I am from Milos. I stay there every summer, and my house is very close to the port. Year after year, every day, especially in July/August, I observe dozens of tourists show up without a reservation, spend their entire day in frustration looking for rooms, only to pick up their luggage and take the next boat back to Athens because they have not found a place to stay (even the elusive 20-Euro room). That's no way to spend one's vacation. I wish I had the chance to tell them beforehand not to show up in the island at the height of the tourist season without a confirmed reservation, but there is no way I could have communicated with every potential tourist beforehand. In your case, however, I am having this very chance here and now, and I am warning you to avoid the same pitfall.
I get asked this a lot. Here is a sample question from a prospective traveller, and my reply:
Could you please give us a piece of advice? Some friend who stayed last summer in [greek island], told us that they didn't book any rooms in advance. In fact they went directly to [greek island] and when they arrived, they met a lot of local people at the seaport, that wanted to rent the rooms of their pensions for few euros. So our friends took a room for just 20 euros/per night in August!

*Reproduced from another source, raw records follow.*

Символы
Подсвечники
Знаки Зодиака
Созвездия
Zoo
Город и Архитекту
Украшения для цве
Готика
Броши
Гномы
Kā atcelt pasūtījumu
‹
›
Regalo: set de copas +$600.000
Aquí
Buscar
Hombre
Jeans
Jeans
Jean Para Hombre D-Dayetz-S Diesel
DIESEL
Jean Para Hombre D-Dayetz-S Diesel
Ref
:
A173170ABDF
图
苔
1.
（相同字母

Do you think we could have a similar experience? Do you think we'll find cheap accomodation, without booking in advance?
Yes, I know about this practice. It is quite common in the greek islands. It is true that you can take your chances and maybe find something like that. Then again, you might not.

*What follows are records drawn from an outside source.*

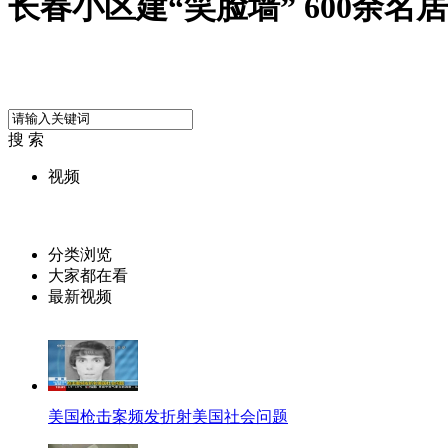
长春小区建“笑脸墙” 600余
搜 索
视频
分类浏览
大家都在看
最新视频
美国枪击案频发折射美国社会问题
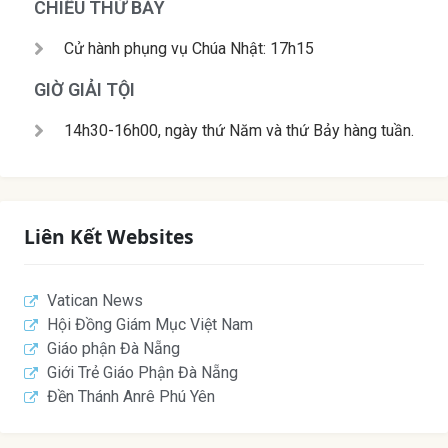
CHIỀU THỨ BẢY
Cử hành phụng vụ Chúa Nhật: 17h15
GIỜ GIẢI TỘI
14h30-16h00, ngày thứ Năm và thứ Bảy hàng tuần.
Liên Kết Websites
Vatican News
Hội Đồng Giám Mục Việt Nam
Giáo phận Đà Nẵng
Giới Trẻ Giáo Phận Đà Nẵng
Đền Thánh Anrê Phú Yên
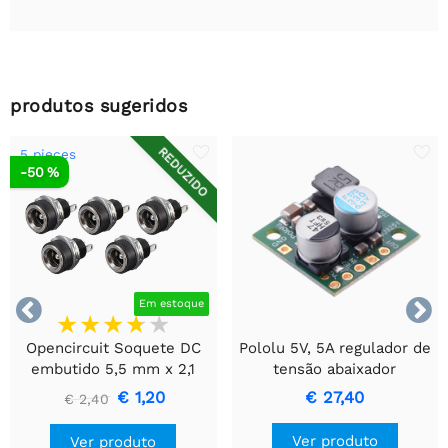
produtos sugeridos
REDUZIDO
5 pieces
-50 %


Em estoque
Opencircuit Soquete DC
Pololu 5V, 5A regulador de
embutido 5,5 mm x 2,1
tensão abaixador
mm - 5 peças
D24V22F5
€ 1,20
€ 27,40
€ 2,40
Ver produto
Ver produto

The people scavaging for tourists at the seaport generally have cheap, but low-quality rooms, illegally made available for rent. They may show up at the port one day because they have one "vacancy", and not show up the following 3 days because they are full. Their lack of license to operate a legitimate rooms-for-rent establishment means that they probably do not meet the requirements set by the Greek National Tourism Organization, their services are substandard and their hygiene is suspect. In other words, you get what you pay for, probably less, and you take your chances. Why do you think there are people renting out space for 20 Euros at the seaport, while at the same time hotels with lodging at 50-150 Euros/night are fully booked?
For a country with thousands of miles of coastline, it is ironic that seafood is more expensive than meat. In Milos, as in most other Greek islands, you won't find significant variation in prices from one restaurant to another, but fresh fish and especially lobster prices are quite high.

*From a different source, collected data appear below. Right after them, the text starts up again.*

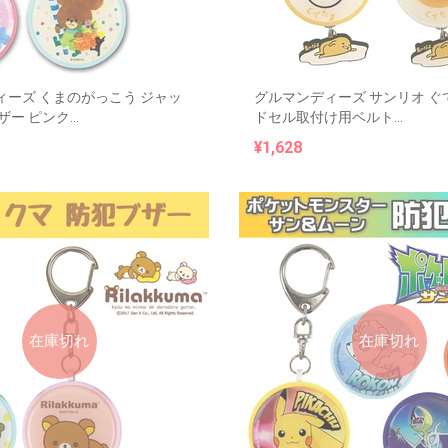
ィーズ くまのがっこう ジャッ
グルマンディーズ サンリオ ぐ
ー ピンク...
ドセル取付け用ベルト...
¥1,628
在庫切れ
在庫切れ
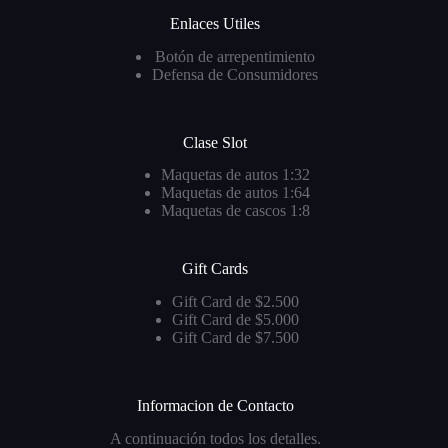
Enlaces Utiles
Botón de arrepentimiento
Defensa de Consumidores
Clase Slot
Maquetas de autos 1:32
Maquetas de autos 1:64
Maquetas de cascos 1:8
Gift Cards
Gift Card de $2.500
Gift Card de $5.000
Gift Card de $7.500
Informacion de Contacto
A continuación todos los detalles.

Just be careful when reading the menus: Prices for lobster and seafood in general are quoted per kilo, not portion. This means that a price of say, €88 per kilo of lobster may translate into a €176 bill for a platter that contains 2 kilos of lobster.
Also, be careful of what exactly you are ordering: There might be menu entrees such as "Lobster Spaghetti" with a price tag of say, €26, but they usually include no more than 250g of lobster. If you opt for lobster "by the kilo" instead, a serving of 1Kg of lobster will cost you €88 at current prices, even though the accompanying spaghetti is "free". Some menus do not make the distinction very clear at all, and then there is always the language barrier issue. Make sure the waiter understands what you are ordering exactly.
A good bet is to choose a restaurant bearing the coveted "Milos is for Lovers RECOMMENDED" sign as a guarantee of food quality and decent service.
They cancelled two ferries, I here this is very rare, and I had to switch my stay to Paros in order to get to Santorini. It wasn't a big problem as I could have stayed in Milos one extra day but then I would have had to take the 00:30 hrs ferry which wouldn't gotten to Santorini until about 04:30 hrs. The ferry is a very nice way to travel though, a must do!
It is advisable to mind your step when exploring the mountains of Milos. Vipera Lebetina is a local snake appointed only to Milos Island.